Friday 13 April 2007

Designing a design for a design

Designing is one of the more accessible areas of game development. Everyone has their own ideas for would-be features that they’d like to see in a game. Almost everyone has at least one ‘hit idea’ stored away that if implemented would see a mainstream game’s sales increase by the millions. It is also one of the hardest areas of game development to master, since it requires you to not only design a game, but also design documents for a game which five programmers could take and come up with similar results from.

To give you an idea of how difficult this can get, the university at which I’m studying a degree in Computer Games Programming also has a course in Computer Games Design. Together they have drop out rates which are some of the highest in the university, simply due to their inherent difficulty (and of course the pathway leaders’ insane desires that their courses be up to an incredibly hard, and therefore more prestigous, standard).

What does it consist of? Anything you could possibly imagine needs to be written down happens here. Everything has to be planned for at this stage. What kind of information will the player enter? How will that be processed by the database? What structure will the database have? To what extent must the database be normalised? What is the most efficient method of doing x, y or z? What development environments will be used? What end-user environments will be used? These are a smattering of the questions that must be answered.
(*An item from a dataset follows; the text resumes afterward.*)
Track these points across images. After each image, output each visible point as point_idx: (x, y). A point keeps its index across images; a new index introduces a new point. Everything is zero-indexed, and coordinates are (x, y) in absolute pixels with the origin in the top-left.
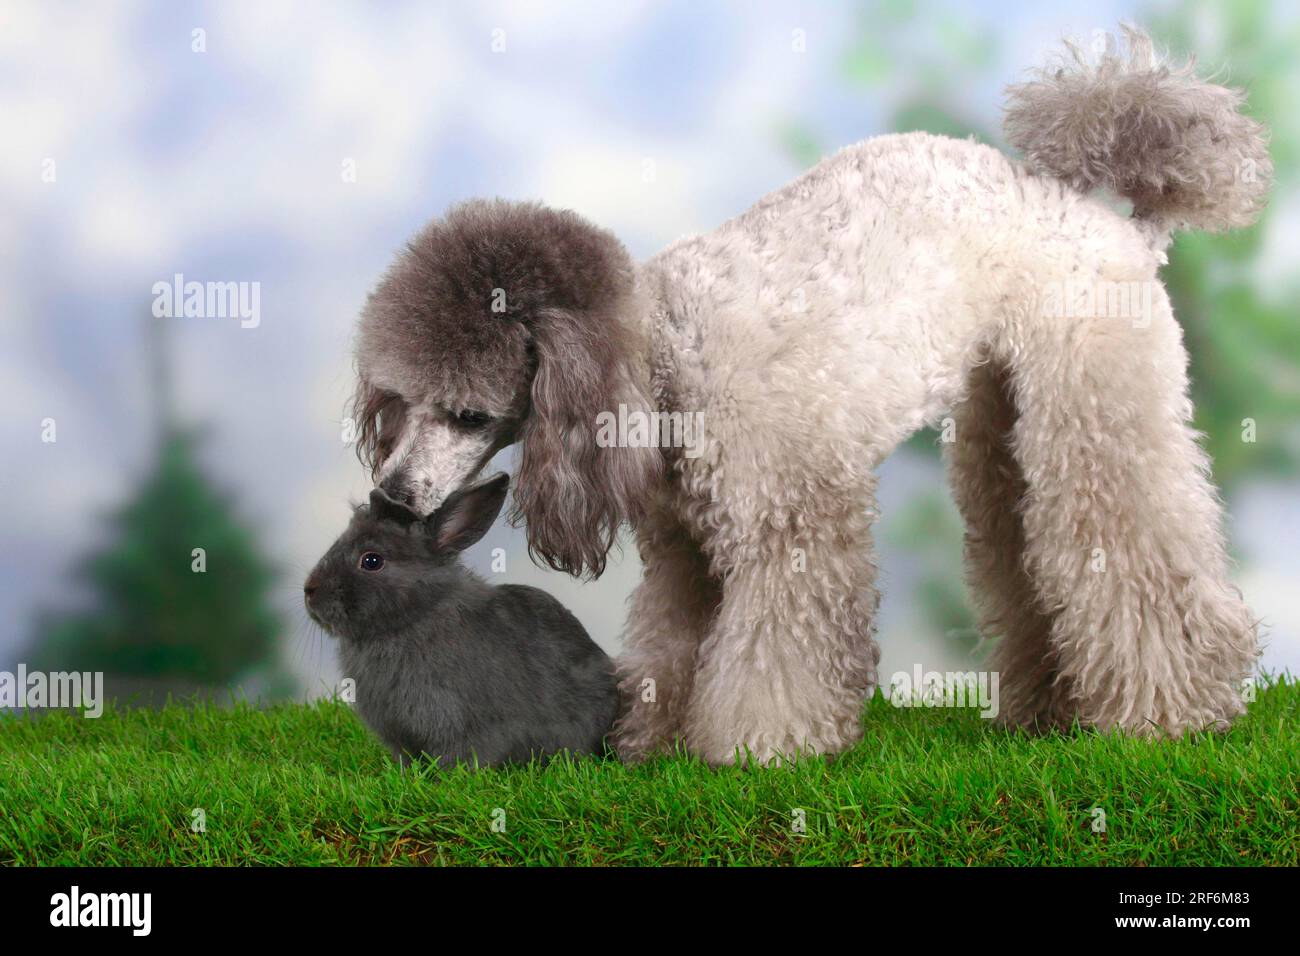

Normally with a QRGame, I take a very flexible approach. I write a basic design structure which will get the game into the beta stage, then I start to flesh it out with features. However, this has proven unsuitable due to the success of IPTwo. Using this strategy only serves to make the games appear inferior to IPTwo, reducing attention to the game and therefore seeing it sidelined before my original visions can come to fruition. Therefore in Grand Prix Tycoon I decided a strong design is crucial.